We also saw many leeches on the treks and they were particularly evident after rainfall. To protect ourselves we wore long sleeves and pants despite the sticky heat and also covered our arms and legs in Deet. The final leech score was Louise = zero, Franz = 2 brown leeches and 1 tiger leech. The tiger leech has a painful bite but the brown leech first injects anaesthetic so its bite is painless. The worst leech was a brown one that worked its way right into the armpit. Once bitten, anti-coagulant exuded from the leech makes the bite seep blood long after the leech has left.

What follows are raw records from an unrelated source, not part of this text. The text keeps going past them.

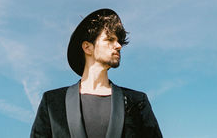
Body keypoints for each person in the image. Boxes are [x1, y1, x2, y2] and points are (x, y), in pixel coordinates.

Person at [30, 8, 162, 138]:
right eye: (110, 39)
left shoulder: (137, 102)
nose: (118, 46)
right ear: (87, 47)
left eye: (119, 41)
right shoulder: (52, 103)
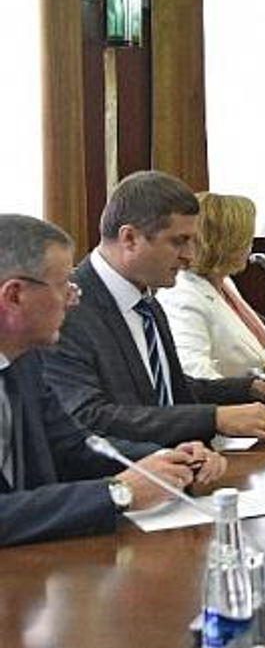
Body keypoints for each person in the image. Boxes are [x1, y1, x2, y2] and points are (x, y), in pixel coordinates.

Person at [0, 214, 225, 546]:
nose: (73, 299)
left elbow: (75, 447)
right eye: (64, 285)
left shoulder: (25, 361)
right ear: (14, 296)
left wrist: (167, 461)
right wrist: (118, 493)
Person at [45, 172, 265, 448]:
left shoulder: (146, 302)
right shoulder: (66, 309)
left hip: (186, 461)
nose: (189, 255)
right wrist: (213, 418)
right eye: (178, 241)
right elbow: (88, 417)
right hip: (130, 470)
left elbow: (170, 388)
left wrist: (255, 388)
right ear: (129, 238)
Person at [157, 192, 265, 380]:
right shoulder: (182, 297)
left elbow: (241, 355)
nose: (250, 245)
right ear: (227, 243)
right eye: (247, 238)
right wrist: (264, 385)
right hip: (232, 399)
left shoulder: (223, 282)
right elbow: (195, 376)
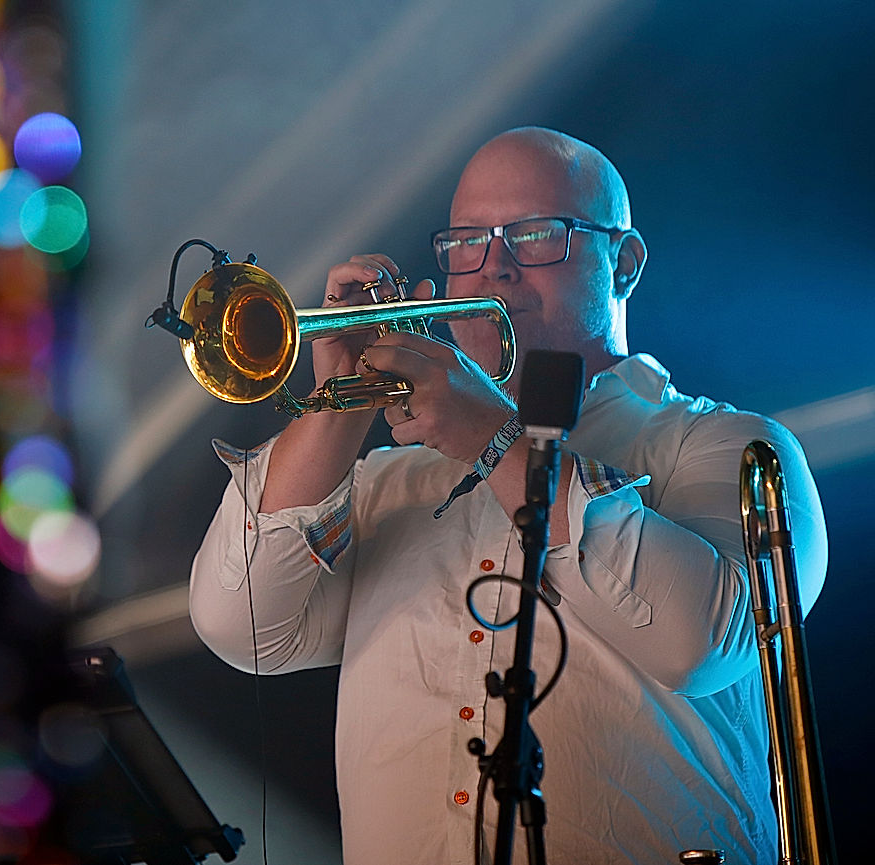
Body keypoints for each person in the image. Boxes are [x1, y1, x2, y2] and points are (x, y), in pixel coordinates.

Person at [187, 127, 828, 864]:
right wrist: (338, 397)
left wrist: (493, 438)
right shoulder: (389, 482)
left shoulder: (732, 446)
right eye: (466, 242)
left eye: (533, 235)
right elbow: (239, 627)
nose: (494, 268)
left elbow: (701, 642)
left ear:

We were sad to depart. Our last memory of the Lodge was waiting to depart on the balcony and watching a large orang-utan moving through a fig tree on the other side of the river while a pair of hornbills flew by
. We then left this wonderful area and took the 2 hour drive through the logging road. We drove around five or six logging trucks that were so overloaded that they had burst tires. Just before the track hit the highway we passed through a staging area where twenty-two logging trucks were parked alongside the road, each loaded capacity with the ling trunks of rainforest trees. Just as well they are winding down the logging.
We were dropped off at the 4WD station in Lahad Datu and caught a car to Sandakan. They managed to pack in the four men in the middle seat and the three ladies in the rear. It was an extremely uncomfortable crush and, with no headrest, Franz fell asleep on the shoulder of another passenger. Our soundtrack was one of the ladies who found something to say on her cell phone for the whole three hours. Luckily one of the men turned out to be a tour guide returning home for a break. He recommended his former boss, Sahar, as a guide for the Sandakan area.
We were picked up from our hotel by a 4WD pickup and driven to the Borneo Rainforest Lodge. Shortly after we started we turned off the tarmac and onto a rough logging track. For the next two hours and 80 km we bounced our way through a forestry concession. It was hard going to see such a massive area that had been logged, although now much of it had been replanted. The concession was vast, about the size of a small country, and we passed by housing communities for the forestry workers and saw a great many logging trucks. We also passed by a small group of macaques and fresh droppings from the elusive Pygmy Elephant. Eventually we arrived at the Danum Valley Conservation Area and after a few more kilometres found ourselves at the Borneo Rainforest Lodge.